Required work:
Extract every line of the rows below and reproduce each one verbatim, keeping the original order.

Records provided:

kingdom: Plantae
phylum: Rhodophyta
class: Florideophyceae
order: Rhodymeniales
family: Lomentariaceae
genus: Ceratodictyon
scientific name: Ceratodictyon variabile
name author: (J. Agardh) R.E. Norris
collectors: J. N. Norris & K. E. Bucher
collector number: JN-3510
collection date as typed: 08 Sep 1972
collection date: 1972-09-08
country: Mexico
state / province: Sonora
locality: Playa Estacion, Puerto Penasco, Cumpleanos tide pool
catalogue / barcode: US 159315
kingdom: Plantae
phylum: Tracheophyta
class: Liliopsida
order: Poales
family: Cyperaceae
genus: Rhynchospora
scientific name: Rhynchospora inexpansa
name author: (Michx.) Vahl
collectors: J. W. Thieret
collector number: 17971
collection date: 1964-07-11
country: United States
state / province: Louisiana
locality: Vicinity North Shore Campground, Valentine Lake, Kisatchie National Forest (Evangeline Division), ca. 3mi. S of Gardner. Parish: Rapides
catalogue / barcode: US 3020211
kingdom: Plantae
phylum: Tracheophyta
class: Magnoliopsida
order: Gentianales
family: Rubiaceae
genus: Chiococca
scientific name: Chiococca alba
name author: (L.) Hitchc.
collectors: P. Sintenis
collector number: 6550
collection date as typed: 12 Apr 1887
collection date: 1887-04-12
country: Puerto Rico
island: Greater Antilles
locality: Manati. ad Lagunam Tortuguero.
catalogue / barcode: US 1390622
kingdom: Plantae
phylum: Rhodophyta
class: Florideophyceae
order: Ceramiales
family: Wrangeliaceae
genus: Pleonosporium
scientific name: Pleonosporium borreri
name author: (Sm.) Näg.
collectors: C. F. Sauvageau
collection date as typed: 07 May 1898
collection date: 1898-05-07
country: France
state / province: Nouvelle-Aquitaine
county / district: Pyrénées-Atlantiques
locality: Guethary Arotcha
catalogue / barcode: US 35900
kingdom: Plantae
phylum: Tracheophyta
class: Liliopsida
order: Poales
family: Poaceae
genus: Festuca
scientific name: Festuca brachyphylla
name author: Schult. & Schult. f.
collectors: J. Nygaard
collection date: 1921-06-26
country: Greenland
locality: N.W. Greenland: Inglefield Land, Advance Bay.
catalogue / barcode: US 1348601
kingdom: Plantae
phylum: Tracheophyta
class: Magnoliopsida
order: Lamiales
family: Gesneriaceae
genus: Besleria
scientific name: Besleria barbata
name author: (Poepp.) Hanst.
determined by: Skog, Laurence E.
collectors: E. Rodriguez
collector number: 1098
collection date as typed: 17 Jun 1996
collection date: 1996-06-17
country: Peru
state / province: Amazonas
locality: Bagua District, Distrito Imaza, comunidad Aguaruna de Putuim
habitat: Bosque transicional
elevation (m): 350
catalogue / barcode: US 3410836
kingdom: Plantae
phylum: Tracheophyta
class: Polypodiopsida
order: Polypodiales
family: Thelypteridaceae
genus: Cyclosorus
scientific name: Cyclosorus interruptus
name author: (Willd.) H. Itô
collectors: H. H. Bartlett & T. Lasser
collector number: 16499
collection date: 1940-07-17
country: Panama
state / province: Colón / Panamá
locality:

Exercise answer:
kingdom: Plantae
phylum: Rhodophyta
class: Florideophyceae
order: Rhodymeniales
family: Lomentariaceae
genus: Ceratodictyon
scientific name: Ceratodictyon variabile
name author: (J. Agardh) R.E. Norris
collectors: J. N. Norris & K. E. Bucher
collector number: JN-3510
collection date as typed: 08 Sep 1972
collection date: 1972-09-08
country: Mexico
state / province: Sonora
locality: Playa Estacion, Puerto Penasco, Cumpleanos tide pool
catalogue / barcode: US 159315
kingdom: Plantae
phylum: Tracheophyta
class: Liliopsida
order: Poales
family: Cyperaceae
genus: Rhynchospora
scientific name: Rhynchospora inexpansa
name author: (Michx.) Vahl
collectors: J. W. Thieret
collector number: 17971
collection date: 1964-07-11
country: United States
state / province: Louisiana
locality: Vicinity North Shore Campground, Valentine Lake, Kisatchie National Forest (Evangeline Division), ca. 3mi. S of Gardner. Parish: Rapides
catalogue / barcode: US 3020211
kingdom: Plantae
phylum: Tracheophyta
class: Magnoliopsida
order: Gentianales
family: Rubiaceae
genus: Chiococca
scientific name: Chiococca alba
name author: (L.) Hitchc.
collectors: P. Sintenis
collector number: 6550
collection date as typed: 12 Apr 1887
collection date: 1887-04-12
country: Puerto Rico
island: Greater Antilles
locality: Manati. ad Lagunam Tortuguero.
catalogue / barcode: US 1390622
kingdom: Plantae
phylum: Rhodophyta
class: Florideophyceae
order: Ceramiales
family: Wrangeliaceae
genus: Pleonosporium
scientific name: Pleonosporium borreri
name author: (Sm.) Näg.
collectors: C. F. Sauvageau
collection date as typed: 07 May 1898
collection date: 1898-05-07
country: France
state / province: Nouvelle-Aquitaine
county / district: Pyrénées-Atlantiques
locality: Guethary Arotcha
catalogue / barcode: US 35900
kingdom: Plantae
phylum: Tracheophyta
class: Liliopsida
order: Poales
family: Poaceae
genus: Festuca
scientific name: Festuca brachyphylla
name author: Schult. & Schult. f.
collectors: J. Nygaard
collection date: 1921-06-26
country: Greenland
locality: N.W. Greenland: Inglefield Land, Advance Bay.
catalogue / barcode: US 1348601
kingdom: Plantae
phylum: Tracheophyta
class: Magnoliopsida
order: Lamiales
family: Gesneriaceae
genus: Besleria
scientific name: Besleria barbata
name author: (Poepp.) Hanst.
determined by: Skog, Laurence E.
collectors: E. Rodriguez
collector number: 1098
collection date as typed: 17 Jun 1996
collection date: 1996-06-17
country: Peru
state / province: Amazonas
locality: Bagua District, Distrito Imaza, comunidad Aguaruna de Putuim
habitat: Bosque transicional
elevation (m): 350
catalogue / barcode: US 3410836
kingdom: Plantae
phylum: Tracheophyta
class: Polypodiopsida
order: Polypodiales
family: Thelypteridaceae
genus: Cyclosorus
scientific name: Cyclosorus interruptus
name author: (Willd.) H. Itô
collectors: H. H. Bartlett & T. Lasser
collector number: 16499
collection date: 1940-07-17
country: Panama
state / province: Colón / Panamá
locality:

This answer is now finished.